Quick Guide

If you’re planning on watching Australian Football, either on television or live, and you have no idea about game, you’re in for a hell of a lot of fun.

Australian Football, or Aussie Rules as it is also known, is often rated as one of the quickest sports in the world. For sustained running punctuated by frenetic one-on-one contests, high leaping and body-on-body contact, it is undoubtedly the best spectator sport in the world.

The first element of Australian Football to understand is that players can move the ball by hand or foot forwards, backwards or sideways. Players can run to any position on the ground as there is no offside rule.
Most teams, ideally, attempt to move the ball by kicking or handballing to teammates who have space. In 95 per cent of cases, the ball is moved in the direction of their goal.

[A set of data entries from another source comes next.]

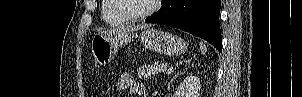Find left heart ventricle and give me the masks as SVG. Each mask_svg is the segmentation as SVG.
Masks as SVG:
<instances>
[{"mask_svg":"<svg viewBox=\"0 0 302 97\" xmlns=\"http://www.w3.org/2000/svg\"><path fill=\"white\" fill-rule=\"evenodd\" d=\"M151 3L152 0H122L124 9L132 14H140L145 12Z\"/></svg>","mask_w":302,"mask_h":97,"instance_id":"b2bd125f","label":"left heart ventricle"}]
</instances>
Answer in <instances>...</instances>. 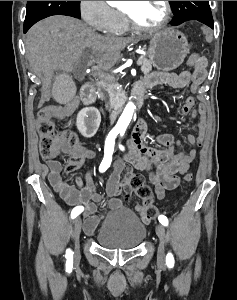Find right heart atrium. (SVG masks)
<instances>
[{"label":"right heart atrium","instance_id":"d8ad5b80","mask_svg":"<svg viewBox=\"0 0 237 300\" xmlns=\"http://www.w3.org/2000/svg\"><path fill=\"white\" fill-rule=\"evenodd\" d=\"M84 22L100 32L113 33L118 28V12L106 1H80Z\"/></svg>","mask_w":237,"mask_h":300}]
</instances>
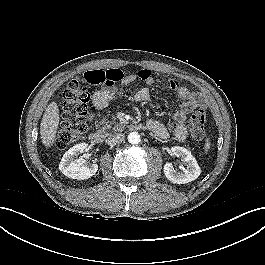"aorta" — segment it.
<instances>
[{"instance_id": "762f6f07", "label": "aorta", "mask_w": 265, "mask_h": 265, "mask_svg": "<svg viewBox=\"0 0 265 265\" xmlns=\"http://www.w3.org/2000/svg\"><path fill=\"white\" fill-rule=\"evenodd\" d=\"M128 141L131 144H138L140 142V135L137 132H131L128 135Z\"/></svg>"}]
</instances>
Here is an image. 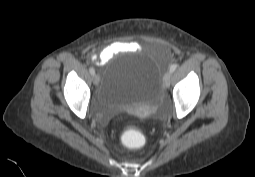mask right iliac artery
Returning <instances> with one entry per match:
<instances>
[{
    "instance_id": "right-iliac-artery-1",
    "label": "right iliac artery",
    "mask_w": 255,
    "mask_h": 177,
    "mask_svg": "<svg viewBox=\"0 0 255 177\" xmlns=\"http://www.w3.org/2000/svg\"><path fill=\"white\" fill-rule=\"evenodd\" d=\"M89 71H90L91 75H94V74H95L94 68L90 67V68H89Z\"/></svg>"
}]
</instances>
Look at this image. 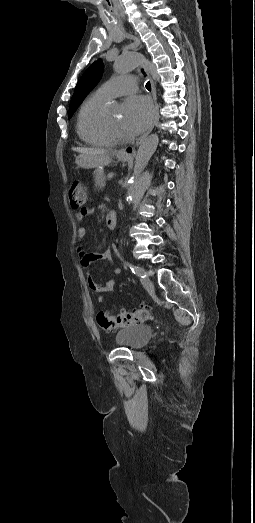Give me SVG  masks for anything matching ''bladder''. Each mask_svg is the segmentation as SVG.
I'll use <instances>...</instances> for the list:
<instances>
[{
	"instance_id": "bladder-1",
	"label": "bladder",
	"mask_w": 255,
	"mask_h": 523,
	"mask_svg": "<svg viewBox=\"0 0 255 523\" xmlns=\"http://www.w3.org/2000/svg\"><path fill=\"white\" fill-rule=\"evenodd\" d=\"M153 328L145 324L122 328L115 335V342L123 347L138 349L151 339Z\"/></svg>"
}]
</instances>
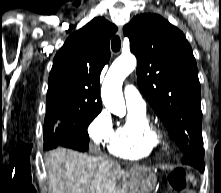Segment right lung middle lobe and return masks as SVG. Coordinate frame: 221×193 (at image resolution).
<instances>
[{
	"label": "right lung middle lobe",
	"instance_id": "1",
	"mask_svg": "<svg viewBox=\"0 0 221 193\" xmlns=\"http://www.w3.org/2000/svg\"><path fill=\"white\" fill-rule=\"evenodd\" d=\"M100 111L57 115L46 113L44 121V149L58 145L86 151L89 147L87 127Z\"/></svg>",
	"mask_w": 221,
	"mask_h": 193
}]
</instances>
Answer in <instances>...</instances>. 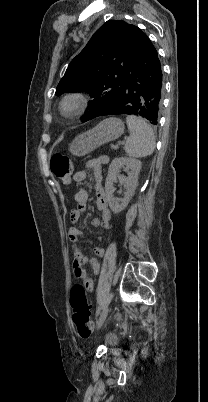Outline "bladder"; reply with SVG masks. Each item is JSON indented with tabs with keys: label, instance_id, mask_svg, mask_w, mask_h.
I'll return each mask as SVG.
<instances>
[{
	"label": "bladder",
	"instance_id": "31cf9c89",
	"mask_svg": "<svg viewBox=\"0 0 208 402\" xmlns=\"http://www.w3.org/2000/svg\"><path fill=\"white\" fill-rule=\"evenodd\" d=\"M110 344H112V343H115L116 341H117V337L116 338H109L108 340H107Z\"/></svg>",
	"mask_w": 208,
	"mask_h": 402
}]
</instances>
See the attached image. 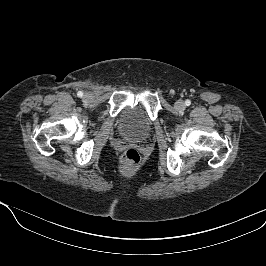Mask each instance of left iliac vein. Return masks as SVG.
I'll use <instances>...</instances> for the list:
<instances>
[{"label": "left iliac vein", "instance_id": "1", "mask_svg": "<svg viewBox=\"0 0 266 266\" xmlns=\"http://www.w3.org/2000/svg\"><path fill=\"white\" fill-rule=\"evenodd\" d=\"M175 108L178 110V111H182L185 109V103L182 101V100H178L176 103H175Z\"/></svg>", "mask_w": 266, "mask_h": 266}]
</instances>
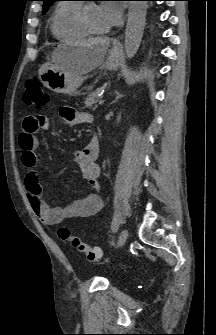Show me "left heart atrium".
Returning a JSON list of instances; mask_svg holds the SVG:
<instances>
[{
  "instance_id": "39dd6f15",
  "label": "left heart atrium",
  "mask_w": 216,
  "mask_h": 335,
  "mask_svg": "<svg viewBox=\"0 0 216 335\" xmlns=\"http://www.w3.org/2000/svg\"><path fill=\"white\" fill-rule=\"evenodd\" d=\"M99 12L106 30H109L121 22L123 10L118 3L105 1L99 6Z\"/></svg>"
}]
</instances>
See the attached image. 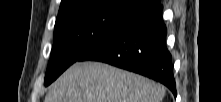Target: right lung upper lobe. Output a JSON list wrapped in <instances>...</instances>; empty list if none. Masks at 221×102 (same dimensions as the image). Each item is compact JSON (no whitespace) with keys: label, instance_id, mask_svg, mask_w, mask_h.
I'll return each instance as SVG.
<instances>
[{"label":"right lung upper lobe","instance_id":"1","mask_svg":"<svg viewBox=\"0 0 221 102\" xmlns=\"http://www.w3.org/2000/svg\"><path fill=\"white\" fill-rule=\"evenodd\" d=\"M89 0H62L59 13L69 11L73 8L80 6ZM127 5L138 9L139 11L153 4L156 0H123Z\"/></svg>","mask_w":221,"mask_h":102}]
</instances>
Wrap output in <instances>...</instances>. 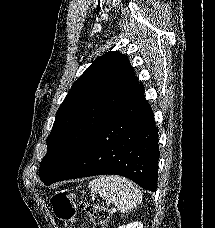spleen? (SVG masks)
I'll return each instance as SVG.
<instances>
[{
	"label": "spleen",
	"mask_w": 215,
	"mask_h": 228,
	"mask_svg": "<svg viewBox=\"0 0 215 228\" xmlns=\"http://www.w3.org/2000/svg\"><path fill=\"white\" fill-rule=\"evenodd\" d=\"M92 192L112 202L119 212H130L142 202V194L133 182L121 176H96L89 184Z\"/></svg>",
	"instance_id": "1"
}]
</instances>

This means that teammates of the player with the ball should be running to provide an option for him to kick or handball to. It also means that the quicker a player anticipates what is happening up the field, the more chance he has of creating space. Much of the time though, the football is in dispute and this is where some of the real excitement of Australian Football occurs.

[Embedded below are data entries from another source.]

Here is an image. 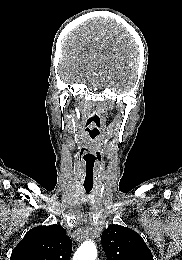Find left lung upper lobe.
<instances>
[{
    "instance_id": "obj_1",
    "label": "left lung upper lobe",
    "mask_w": 182,
    "mask_h": 260,
    "mask_svg": "<svg viewBox=\"0 0 182 260\" xmlns=\"http://www.w3.org/2000/svg\"><path fill=\"white\" fill-rule=\"evenodd\" d=\"M107 260H153L142 237L132 229L110 225L101 236Z\"/></svg>"
}]
</instances>
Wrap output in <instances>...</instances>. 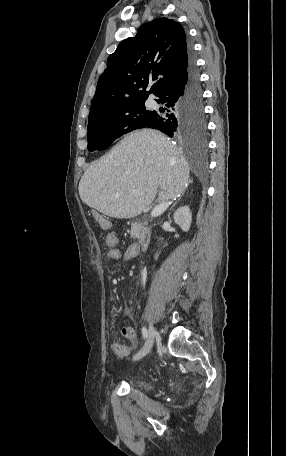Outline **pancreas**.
<instances>
[{"label":"pancreas","mask_w":286,"mask_h":456,"mask_svg":"<svg viewBox=\"0 0 286 456\" xmlns=\"http://www.w3.org/2000/svg\"><path fill=\"white\" fill-rule=\"evenodd\" d=\"M130 237L133 239L140 237V227L138 224H133L131 227Z\"/></svg>","instance_id":"cf45deb5"}]
</instances>
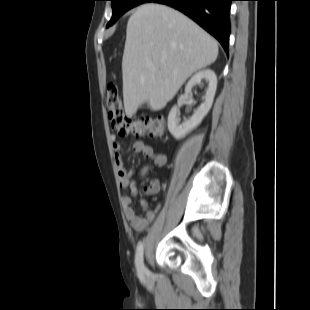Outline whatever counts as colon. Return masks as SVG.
<instances>
[{"instance_id": "colon-1", "label": "colon", "mask_w": 310, "mask_h": 310, "mask_svg": "<svg viewBox=\"0 0 310 310\" xmlns=\"http://www.w3.org/2000/svg\"><path fill=\"white\" fill-rule=\"evenodd\" d=\"M107 108L112 128L116 129L121 135L134 134L158 137L165 130V120L161 116H128L124 111L118 87L114 83L107 86ZM146 188L152 192L154 186L148 185Z\"/></svg>"}]
</instances>
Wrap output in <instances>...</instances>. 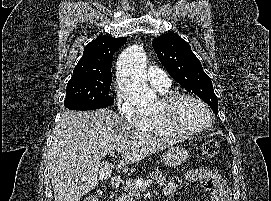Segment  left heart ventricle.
<instances>
[{
  "label": "left heart ventricle",
  "instance_id": "left-heart-ventricle-1",
  "mask_svg": "<svg viewBox=\"0 0 271 201\" xmlns=\"http://www.w3.org/2000/svg\"><path fill=\"white\" fill-rule=\"evenodd\" d=\"M163 106L158 102L157 112L161 111ZM177 119L186 127L201 128L208 124L209 115L207 111L198 103L191 100L181 101L175 111Z\"/></svg>",
  "mask_w": 271,
  "mask_h": 201
}]
</instances>
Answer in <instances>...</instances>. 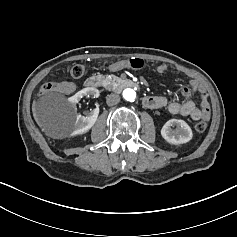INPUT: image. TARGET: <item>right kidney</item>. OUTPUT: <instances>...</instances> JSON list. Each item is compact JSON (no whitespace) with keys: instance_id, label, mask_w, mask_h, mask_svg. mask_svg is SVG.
<instances>
[{"instance_id":"1","label":"right kidney","mask_w":237,"mask_h":237,"mask_svg":"<svg viewBox=\"0 0 237 237\" xmlns=\"http://www.w3.org/2000/svg\"><path fill=\"white\" fill-rule=\"evenodd\" d=\"M98 90L95 88H85L78 93H76L74 96L69 98V102L73 105H76L79 103L80 99H82L85 96H92V97H98ZM99 115V110L94 109L90 113H88L86 116H81L80 114L76 115L75 123H74V130L71 132L72 136L80 135L87 133L96 123Z\"/></svg>"}]
</instances>
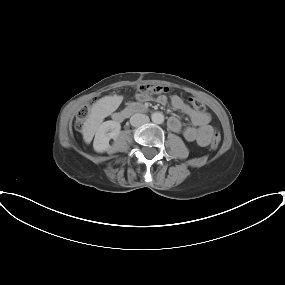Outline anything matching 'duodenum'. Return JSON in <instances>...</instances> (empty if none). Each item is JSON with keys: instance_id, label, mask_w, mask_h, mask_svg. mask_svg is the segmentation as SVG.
<instances>
[{"instance_id": "1", "label": "duodenum", "mask_w": 285, "mask_h": 285, "mask_svg": "<svg viewBox=\"0 0 285 285\" xmlns=\"http://www.w3.org/2000/svg\"><path fill=\"white\" fill-rule=\"evenodd\" d=\"M144 108L139 105H130L124 111L115 114L114 119L117 121H124L126 118L137 112L143 111Z\"/></svg>"}]
</instances>
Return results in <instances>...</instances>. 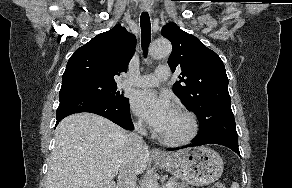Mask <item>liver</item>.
<instances>
[{"label": "liver", "mask_w": 292, "mask_h": 188, "mask_svg": "<svg viewBox=\"0 0 292 188\" xmlns=\"http://www.w3.org/2000/svg\"><path fill=\"white\" fill-rule=\"evenodd\" d=\"M127 138L125 130L101 116L77 113L66 117L55 131L47 188H107L130 158L136 174L143 173L149 149L144 146L130 152Z\"/></svg>", "instance_id": "liver-1"}]
</instances>
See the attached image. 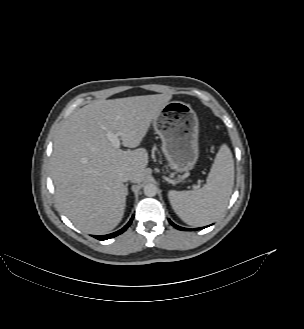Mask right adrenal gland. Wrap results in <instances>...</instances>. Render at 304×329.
Here are the masks:
<instances>
[{
	"instance_id": "2a0ac1e0",
	"label": "right adrenal gland",
	"mask_w": 304,
	"mask_h": 329,
	"mask_svg": "<svg viewBox=\"0 0 304 329\" xmlns=\"http://www.w3.org/2000/svg\"><path fill=\"white\" fill-rule=\"evenodd\" d=\"M127 186H128V185L126 184V185H125V187H126V190H128V189H127ZM127 194H128V191H127Z\"/></svg>"
}]
</instances>
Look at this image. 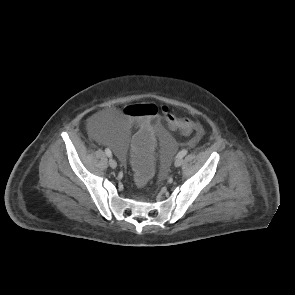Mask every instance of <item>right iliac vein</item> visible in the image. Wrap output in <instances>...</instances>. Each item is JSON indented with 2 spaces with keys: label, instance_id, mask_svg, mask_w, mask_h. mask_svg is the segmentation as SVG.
Here are the masks:
<instances>
[{
  "label": "right iliac vein",
  "instance_id": "obj_1",
  "mask_svg": "<svg viewBox=\"0 0 295 295\" xmlns=\"http://www.w3.org/2000/svg\"><path fill=\"white\" fill-rule=\"evenodd\" d=\"M109 165L111 168L115 169L117 167V163L113 158L109 159Z\"/></svg>",
  "mask_w": 295,
  "mask_h": 295
}]
</instances>
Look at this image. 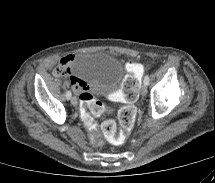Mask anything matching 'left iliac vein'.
<instances>
[{
	"mask_svg": "<svg viewBox=\"0 0 215 183\" xmlns=\"http://www.w3.org/2000/svg\"><path fill=\"white\" fill-rule=\"evenodd\" d=\"M141 95L145 96L147 93V85L143 84L140 90Z\"/></svg>",
	"mask_w": 215,
	"mask_h": 183,
	"instance_id": "1",
	"label": "left iliac vein"
}]
</instances>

Players need pace to outrun or evade opponents, a high leap to mark and possibly take a ‘screamer’ (a high mark where a player uses an opponent as a step to greater height and be the first to grab the football) and good strength to either break a tackle or bump an opponent to gain the ball.

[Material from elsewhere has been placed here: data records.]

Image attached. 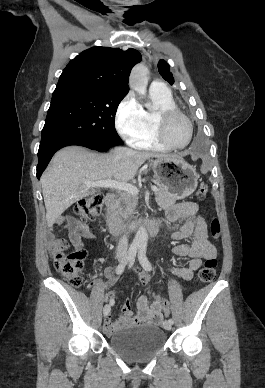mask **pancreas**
<instances>
[{
	"instance_id": "obj_1",
	"label": "pancreas",
	"mask_w": 265,
	"mask_h": 388,
	"mask_svg": "<svg viewBox=\"0 0 265 388\" xmlns=\"http://www.w3.org/2000/svg\"><path fill=\"white\" fill-rule=\"evenodd\" d=\"M159 192H155L156 202L160 208L166 210L169 206H173L176 202V196L174 194H170V192H166L164 188L159 186ZM138 204V198L136 196H132V194H123L122 198L116 202L114 208L118 214H120L121 218H128L131 214H136L134 212L136 206Z\"/></svg>"
}]
</instances>
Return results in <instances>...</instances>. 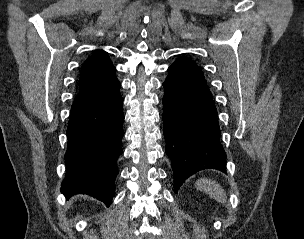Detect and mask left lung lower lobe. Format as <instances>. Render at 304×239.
Listing matches in <instances>:
<instances>
[{"label": "left lung lower lobe", "instance_id": "1", "mask_svg": "<svg viewBox=\"0 0 304 239\" xmlns=\"http://www.w3.org/2000/svg\"><path fill=\"white\" fill-rule=\"evenodd\" d=\"M166 154L174 173V191L202 169L226 171L216 107L200 68L180 57L163 83Z\"/></svg>", "mask_w": 304, "mask_h": 239}]
</instances>
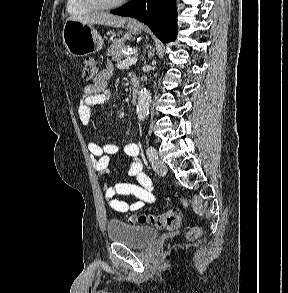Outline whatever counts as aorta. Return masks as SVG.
I'll list each match as a JSON object with an SVG mask.
<instances>
[{
	"mask_svg": "<svg viewBox=\"0 0 288 293\" xmlns=\"http://www.w3.org/2000/svg\"><path fill=\"white\" fill-rule=\"evenodd\" d=\"M150 101H151L150 92L146 88H143L140 91L138 104H137V117L140 121H143L148 115Z\"/></svg>",
	"mask_w": 288,
	"mask_h": 293,
	"instance_id": "aorta-1",
	"label": "aorta"
}]
</instances>
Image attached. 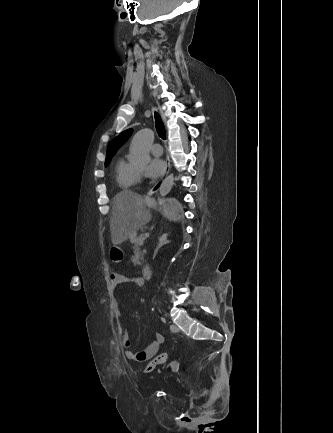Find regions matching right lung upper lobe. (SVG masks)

A team is made up of 22 players (20 in the AFLG), of which 18 (16 in the AFLG) are on the ground at any one time. The players play in positions all over the ground, but are generally matched up to a specific opponent.

When the ball bounces to start play, most players will be standing close to their opponents. Those in the forward line will be running around trying to create space between themselves and their opponents, while their opponents, in defence, will generally be trying to stay close to their men.

The game is divided into four quarters, with one quarter consisting of 20 minutes plus time-on. Time-on is the extra time allocated when play stops. The teams swap ends (kick in the other direction) at the end of each quarter.

The idea is to score more total points than the opposition. Total points is the combination of goals (6 points, when the ball goes through the two middle posts) and points (1 point when the ball goes through the outer posts or is touched by the opposition or rushed by an own player) scored during a game.